A $hole$ is an induced cycle of length at least four, and an odd hole is a hole of odd length. A {\em fork} is a graph obtained from $K_{1,3}$ by subdividing an edge once. An {\em odd balloon} is a graph obtained from an odd hole by identifying respectively two consecutive vertices with two leaves of $K_{1, 3}$. A {\em gem} is a graph that consists of a $P_4$ plus a vertex adjacent to all vertices of the $P_4$. A {\em butterfly} is a graph obtained from two traingles by sharing exactly one vertex. A graph $G$ is perfectly divisible if for each induced subgraph $H$ of $G$, $V(H)$ can be partitioned into $A$ and $B$ such that $H[A]$ is perfect and $\omega(H[B])<\omega(H)$. In this paper, we show that (odd balloon, fork)-free graphs are perfectly divisible (this generalizes some results of Karthick {\em et al}). As an application, we show that $\chi(G)\le\binom{\omega(G)+1}{2}$ if $G$ is (fork, gem)-free or (fork, butterfly)-free.

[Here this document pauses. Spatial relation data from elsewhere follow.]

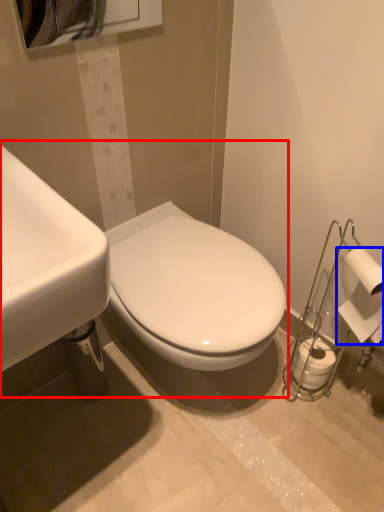
Question: Which object appears closest to the camera in this image, sink (highlighted by a red box) or toilet paper (highlighted by a blue box)?

Choices:
 (A) sink
 (B) toilet paper

Answer: (A)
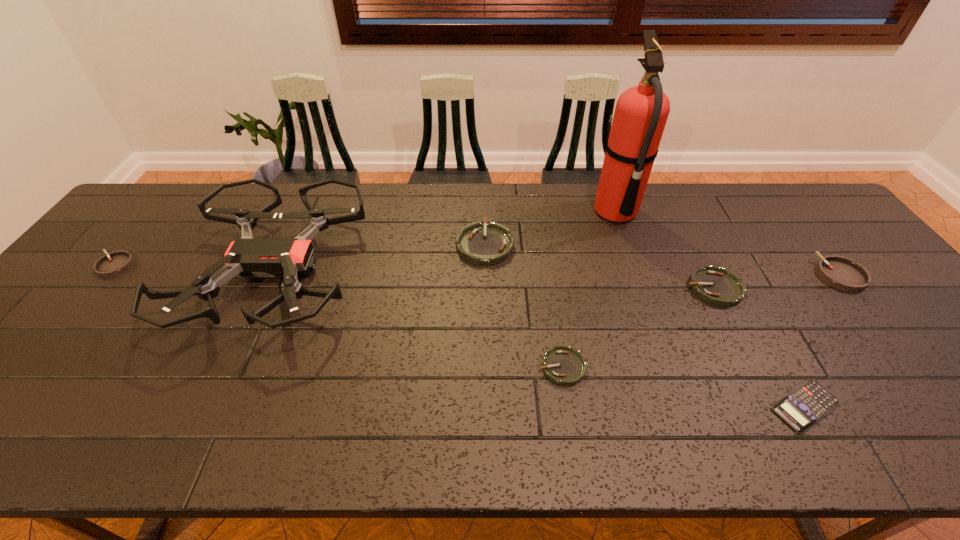
Where is `vacant space that satisfies the following two spatial constraints: 1. at the nozzle of the blue calculator; 2. on the left side of the red fire extinguisher`? The height and width of the screenshot is (540, 960). vacant space that satisfies the following two spatial constraints: 1. at the nozzle of the blue calculator; 2. on the left side of the red fire extinguisher is located at coordinates (684, 407).

Find the location of a particular element. Image resolution: width=960 pixels, height=540 pixels. vacant region that satisfies the following two spatial constraints: 1. on the back side of the rightmost object; 2. on the left side of the second shortest object is located at coordinates (548, 275).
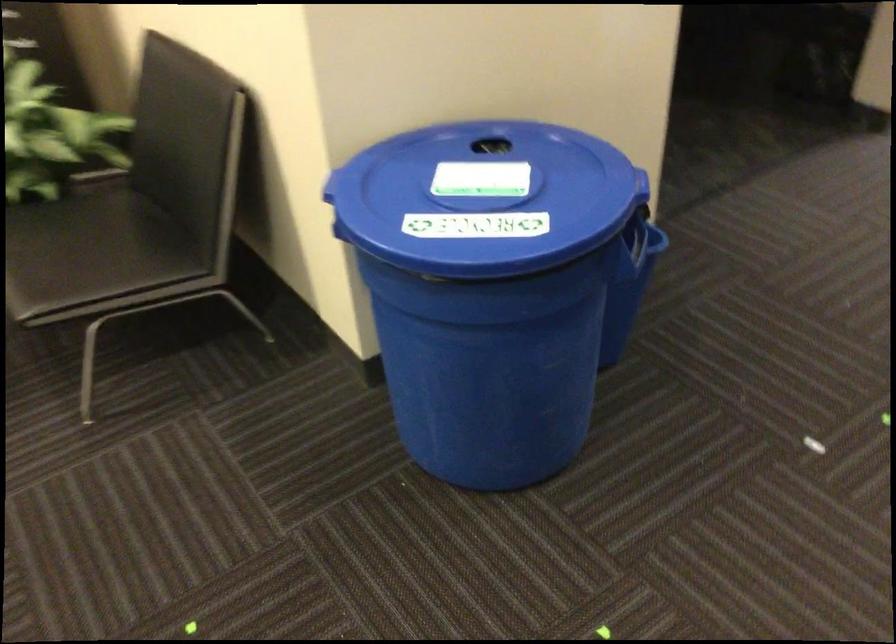
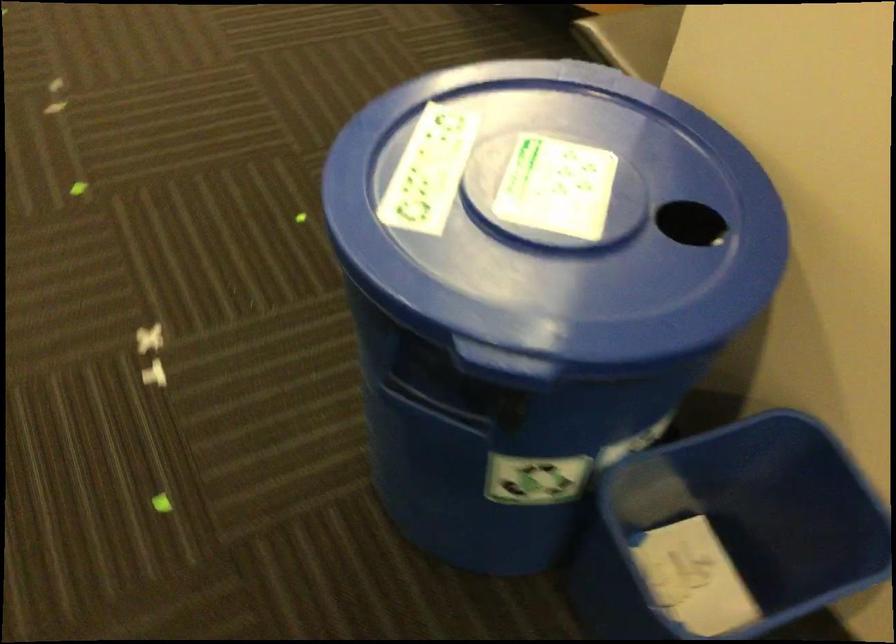
Locate, in the second image, the point that corresponds to point (478, 176) in the first image.

(556, 187)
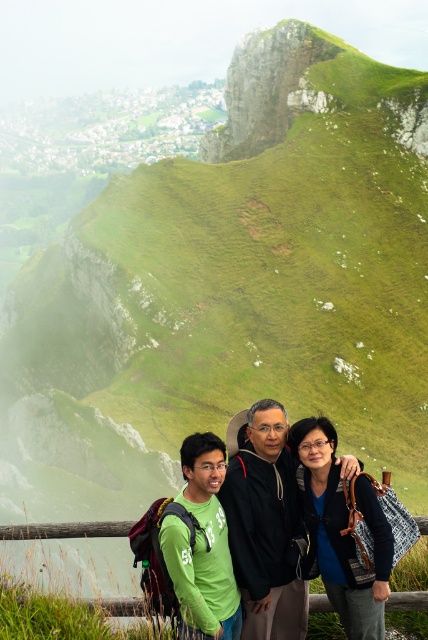
Which is more to the left, matte black jacket at center or green matte shirt at lower left?

green matte shirt at lower left

Does matte black jacket at center appear over green matte shirt at lower left?

Correct, matte black jacket at center is located above green matte shirt at lower left.

Describe the element at coordinates (339, 531) in the screenshot. This screenshot has width=428, height=640. I see `matte black jacket at center` at that location.

This screenshot has width=428, height=640. Find the location of `matte black jacket at center`. matte black jacket at center is located at coordinates (339, 531).

In the scene shown: Who is shorter, green matte shirt at lower center or green matte shirt at lower left?

With less height is green matte shirt at lower left.

Can you confirm if green matte shirt at lower center is taller than green matte shirt at lower left?

Correct, green matte shirt at lower center is much taller as green matte shirt at lower left.

At what (x,y) coordinates should I click in order to perform the action: click on green matte shirt at lower center. Please return your answer as a coordinate pair (x, y). This screenshot has height=640, width=428. Looking at the image, I should click on (264, 522).

Identify the location of green matte shirt at lower center. (264, 522).

Can you confirm if green matte shirt at lower center is smaller than matte black jacket at center?

Incorrect, green matte shirt at lower center is not smaller in size than matte black jacket at center.

Is green matte shirt at lower center further to camera compared to matte black jacket at center?

No, green matte shirt at lower center is in front of matte black jacket at center.

Is point (234, 545) positioned before point (359, 618)?

No.

Locate an element on the screen. The height and width of the screenshot is (640, 428). green matte shirt at lower center is located at coordinates (264, 522).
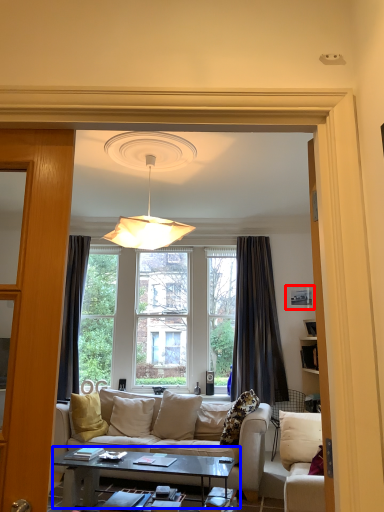
Question: Which point is further to the camera, picture frame (highlighted by a red box) or coffee table (highlighted by a blue box)?

Choices:
 (A) picture frame
 (B) coffee table

Answer: (A)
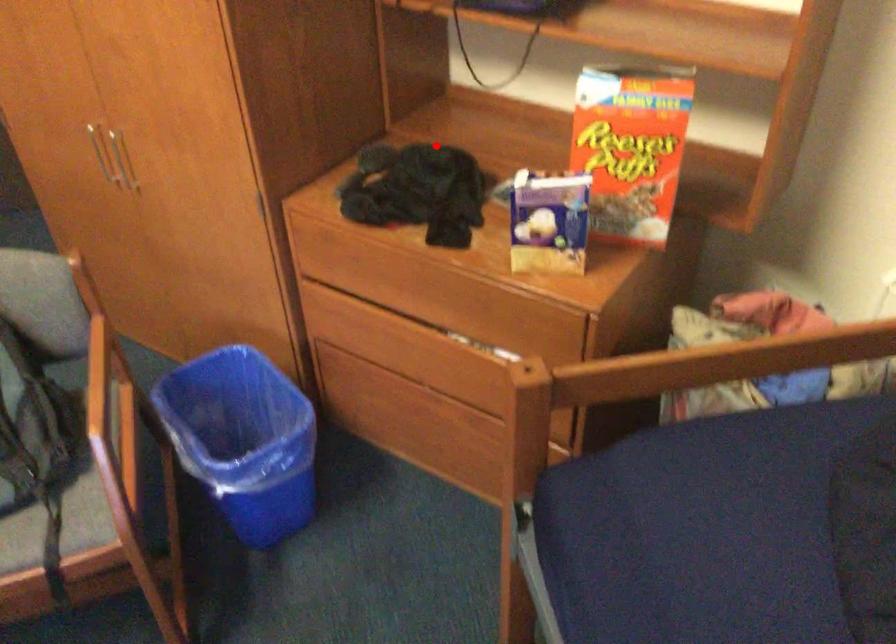
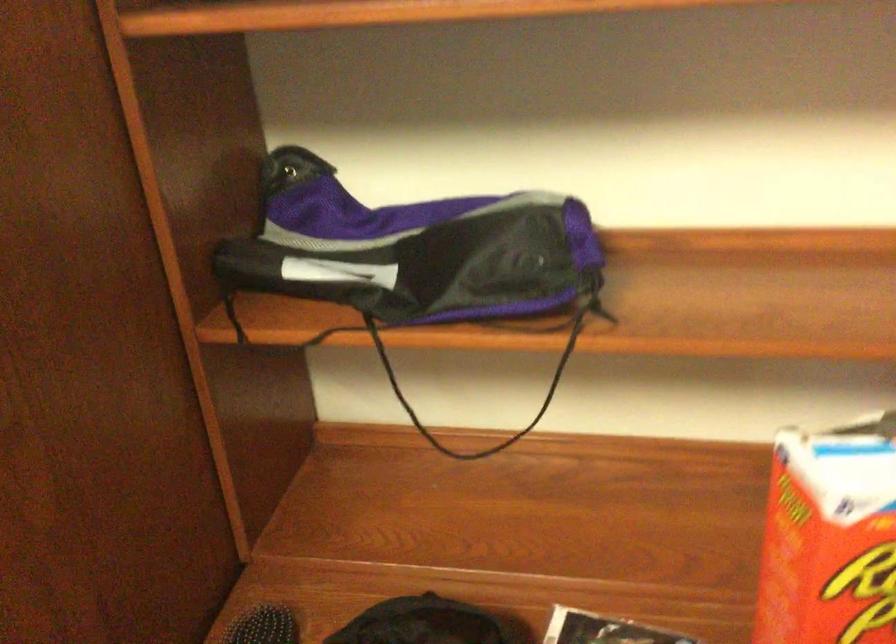
Question: I am providing you with two images of the same scene from different viewpoints. Given a red point in image1, look at the same physical point in image2. Is it:

Choices:
 (A) Closer to the viewpoint
 (B) Farther from the viewpoint

Answer: (A)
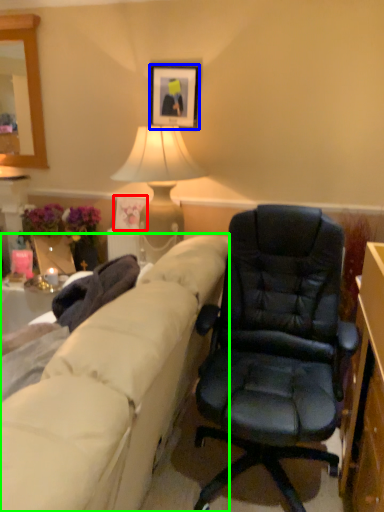
Question: Which object is positioned closest to picture frame (highlighted by a red box)? Select from picture frame (highlighted by a blue box) and studio couch (highlighted by a green box).

Choices:
 (A) picture frame
 (B) studio couch

Answer: (A)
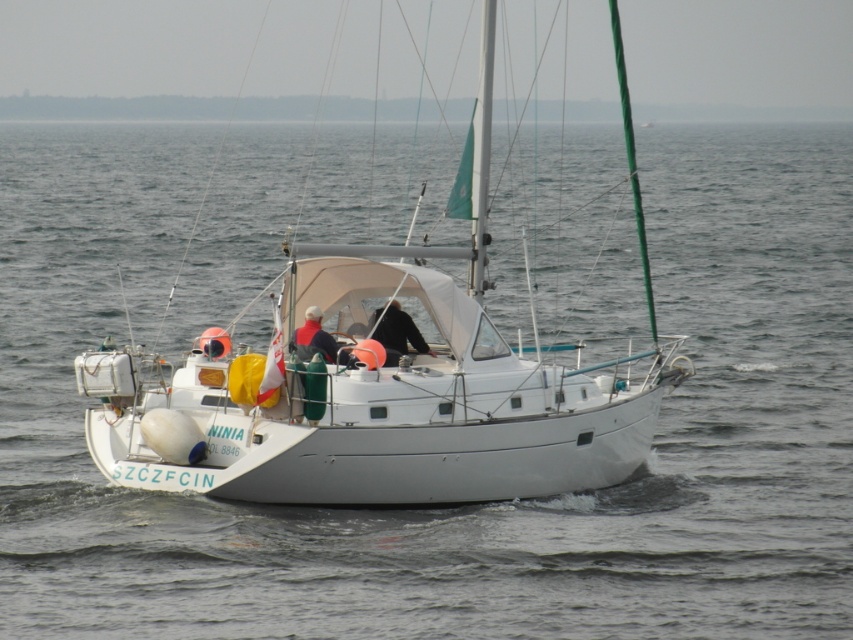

翻译：孔（hole）是指长度至少为4的导出环，奇孔是长度为奇数的孔。叉图（fork）是通过将 $K_{1,3}$ 的一条边进行一次细分得到的图。奇气球图（odd balloon）是由一个奇孔通过将其两个连续顶点分别与 $K_{1,3}$ 的两个叶子顶点等同得到。宝石图（gem）由一个 $P_4$ 加上一个与该 $P_4$ 所有顶点相邻的顶点构成。蝴蝶图（butterfly）由两个三角形共享恰好一个顶点得到。图 $G$ 是完美可分割的，如果对于 $G$ 的每个导出子图 $H$，$V(H)$ 可以划分为 $A$ 和 $B$，使得 $H[A]$ 是完美的且 $\omega(H[B])<\omega(H)$。本文证明，不含奇气球图和叉图的图是完美可分割的（这推广了Karthick等人的一些结果）。作为应用，我们还证明：若 $G$ 不含（叉图, 宝石图）或（叉图, 蝴蝶图），则 $\chi(G)\le\binom{\omega(G)+1}{2}$。